Shooting vs. Direct Transcription for Trajectory Optimization
Transcription with fmincon/SNOPT and Backpropagation, iLQR, DDP on the Cart–Pole System
Direct trascription
The shooting method (in following) does not achieve particularly high performance on the cart–pole system swing-up task. The most apparent issue is the final few time steps, the control inputs fail to precisely drive both the cart and the pole velocities to zero. Fundamentally, shooting method requires computing high powers of the system matrix $A^{n}$, causing the early control input $u_{[0]}$ to exert a much stronger influence on the overall trajectory and cost than the later control input $u_{[N−1]}$. Additionally, direct transcription treats the state $x[n]$ as an optimization variable, making it straightforward to impose state constraints—for instance, e.g. limiting the cart’s range of motion. Achieving the same behavior in iLQR or DDP is much more complicated, which demands repeated rollouts and fine-tuning of the weighting matrices.
Solved by fmincon (interior-point) without analytical gradient
Solved by SNOPT with analytical gradient — Final state \([x,\theta,\dot{x},\dot{\theta}] = [0.0005,\,3.1416,\,-0.0005,\,0.0005]\)
During the optimization process, SNOPT is significantly faster than the fmincon solver, especially when I increase the time horizon length or tighten the terminal-state constraints. One important point is that I provided analytical gradients when using SNOPT. In addition, I generally find that primal-dual IPM tend to be slower than SQP.
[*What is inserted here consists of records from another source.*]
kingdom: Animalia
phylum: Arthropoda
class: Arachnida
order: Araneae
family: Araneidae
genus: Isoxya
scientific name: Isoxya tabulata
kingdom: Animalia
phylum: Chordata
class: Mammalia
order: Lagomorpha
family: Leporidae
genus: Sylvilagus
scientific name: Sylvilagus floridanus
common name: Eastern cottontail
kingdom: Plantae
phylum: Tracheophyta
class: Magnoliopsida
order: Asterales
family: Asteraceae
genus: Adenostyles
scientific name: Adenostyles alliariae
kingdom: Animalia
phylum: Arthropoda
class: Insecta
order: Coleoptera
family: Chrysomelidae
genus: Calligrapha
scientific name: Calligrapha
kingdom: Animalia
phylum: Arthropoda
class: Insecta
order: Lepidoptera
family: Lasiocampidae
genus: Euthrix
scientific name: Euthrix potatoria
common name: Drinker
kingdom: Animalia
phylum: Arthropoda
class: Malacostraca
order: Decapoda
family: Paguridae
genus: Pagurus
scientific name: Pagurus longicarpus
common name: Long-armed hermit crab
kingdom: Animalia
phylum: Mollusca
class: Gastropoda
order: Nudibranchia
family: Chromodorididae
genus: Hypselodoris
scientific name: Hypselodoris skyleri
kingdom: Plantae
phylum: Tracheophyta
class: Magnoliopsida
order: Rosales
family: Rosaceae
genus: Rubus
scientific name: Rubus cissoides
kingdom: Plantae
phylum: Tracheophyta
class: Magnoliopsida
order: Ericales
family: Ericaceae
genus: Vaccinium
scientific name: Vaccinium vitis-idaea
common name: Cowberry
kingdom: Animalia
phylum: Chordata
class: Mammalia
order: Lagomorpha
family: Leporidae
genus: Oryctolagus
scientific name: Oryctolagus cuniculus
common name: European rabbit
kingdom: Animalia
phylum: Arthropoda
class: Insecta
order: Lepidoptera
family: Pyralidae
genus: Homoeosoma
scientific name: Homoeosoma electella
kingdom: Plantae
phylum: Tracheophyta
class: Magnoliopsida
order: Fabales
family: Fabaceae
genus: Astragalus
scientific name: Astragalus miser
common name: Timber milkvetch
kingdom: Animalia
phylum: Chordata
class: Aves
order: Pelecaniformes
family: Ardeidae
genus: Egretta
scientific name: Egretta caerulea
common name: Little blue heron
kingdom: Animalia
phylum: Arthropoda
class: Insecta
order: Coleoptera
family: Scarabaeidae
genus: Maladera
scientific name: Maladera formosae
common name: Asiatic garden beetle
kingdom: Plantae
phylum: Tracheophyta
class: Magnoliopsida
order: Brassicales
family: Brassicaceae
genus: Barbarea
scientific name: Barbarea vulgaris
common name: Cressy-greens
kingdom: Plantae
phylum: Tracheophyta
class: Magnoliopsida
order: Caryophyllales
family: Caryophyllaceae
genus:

In each iteration, IPM solves large KKT linear systems but an SQP iteration only solves a single quadratic subproblem, which can be much cheaper when the number of active constraints is small and the QP remains more sparse. I guess that the SNOPT solver is better maintained and makes more use of the banded structure of the constraints, their gradients and Hessians. Probably for large-scale problems with many constraints, IPM can be more robust and scalable.
Shooting
backpropagation
In the special case of direct shooting without state constraints, the states are not decision variables in this NLP: with $x_{[0]}$ given, the rollout is $x_{[k+1]}=f(x_{[k]},u_{[k]})$. Introduce multipliers and augment the cost
\[\mathcal{L} =\mathcal{l}_f\big(x_{[N]},u_{[N]}\big) +\sum_{k=0}^{N-1}\mathcal{l}\big(x_{[k]},u_{[k]}\big) +\sum_{k=0}^{N-1}\lambda_{[k]}^{\top}\Big(f\big(x_{[k]},u_{[k]}\big)-x_{[k+1]}\Big).\]Stationarity w.r.t. the states yields the adjoint recursion
\[\lambda_{[N-1]}=\partial_{x_{[N]}}\mathcal{l}_f\big(x_{[N]},u_{[N]}\big),\qquad \lambda_{[k-1]}=\partial_{x_{[k]}}\mathcal{l}\big(x_{[k]},u_{[k]}\big) +\Big(\partial_{x_{[k]}}f\big(x_{[k]},u_{[k]}\big)\Big)^{\top}\lambda_{[k]}, \quad k=1,\dots,N-1.\]which is exactly backpropagation through time. The control gradients come directly from the Lagrangian function:
\[\frac{\partial J}{\partial u_{[k]}} =\partial_{u_{[k]}}\mathcal{l}\big(x_{[k]},u_{[k]}\big) +\Big(\partial_{u_{[k]}}f\big(x_{[k]},u_{[k]}\big)\Big)^{\top}\lambda_{[k]}, \quad k=0,\dots,N-1,\]Algorithm loops through three steps: 1. Forward rollout; 2. Backward adjoint sweep; 3. Gradient extraction.
Backpropagation — Final state \([x,\theta,\dot{x},\dot{\theta}] = [-0.4979,\,3.1548,\,-1.0040,\,2.6198]\)
Iterative LQR and Differential Dynamic Programming
ILQR treats trajectory optimization as sequential LQ optimal control—linearize the dynamics and quadratize the cost. It leverages the Riccati structure to produce a second-order trajectory update with just one backward pass and a forward rollout. Only difference of DDP is its quadratic approximations of the HJB, which require Hessians by nontrivial computing.